===== DATA FOR THE TASK
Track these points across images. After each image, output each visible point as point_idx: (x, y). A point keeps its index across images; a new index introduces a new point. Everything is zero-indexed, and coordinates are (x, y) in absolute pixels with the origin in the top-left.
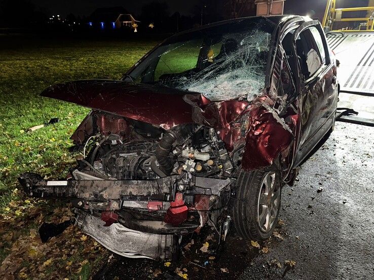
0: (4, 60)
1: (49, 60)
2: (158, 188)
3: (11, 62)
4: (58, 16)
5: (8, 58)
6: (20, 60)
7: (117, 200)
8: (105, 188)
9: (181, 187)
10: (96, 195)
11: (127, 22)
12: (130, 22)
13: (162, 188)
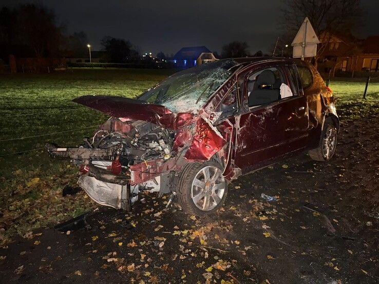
0: (95, 88)
1: (129, 90)
2: (107, 153)
3: (99, 90)
4: (151, 53)
5: (98, 87)
6: (107, 89)
7: (88, 159)
8: (83, 153)
9: (118, 152)
10: (79, 156)
11: (208, 60)
12: (210, 60)
13: (109, 153)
==========
* PROMPT
Once the line containing "4: (58, 16)" is found, write out exactly that line and each line after it through the end of the entries, omitting pictures.

* RESPONSE FOR THIS EXERCISE
4: (58, 16)
5: (8, 58)
6: (20, 60)
7: (117, 200)
8: (105, 188)
9: (181, 187)
10: (96, 195)
11: (127, 22)
12: (130, 22)
13: (162, 188)
0: (95, 88)
1: (129, 90)
2: (107, 153)
3: (99, 90)
4: (151, 53)
5: (98, 87)
6: (107, 89)
7: (88, 159)
8: (83, 153)
9: (118, 152)
10: (79, 156)
11: (208, 60)
12: (210, 60)
13: (109, 153)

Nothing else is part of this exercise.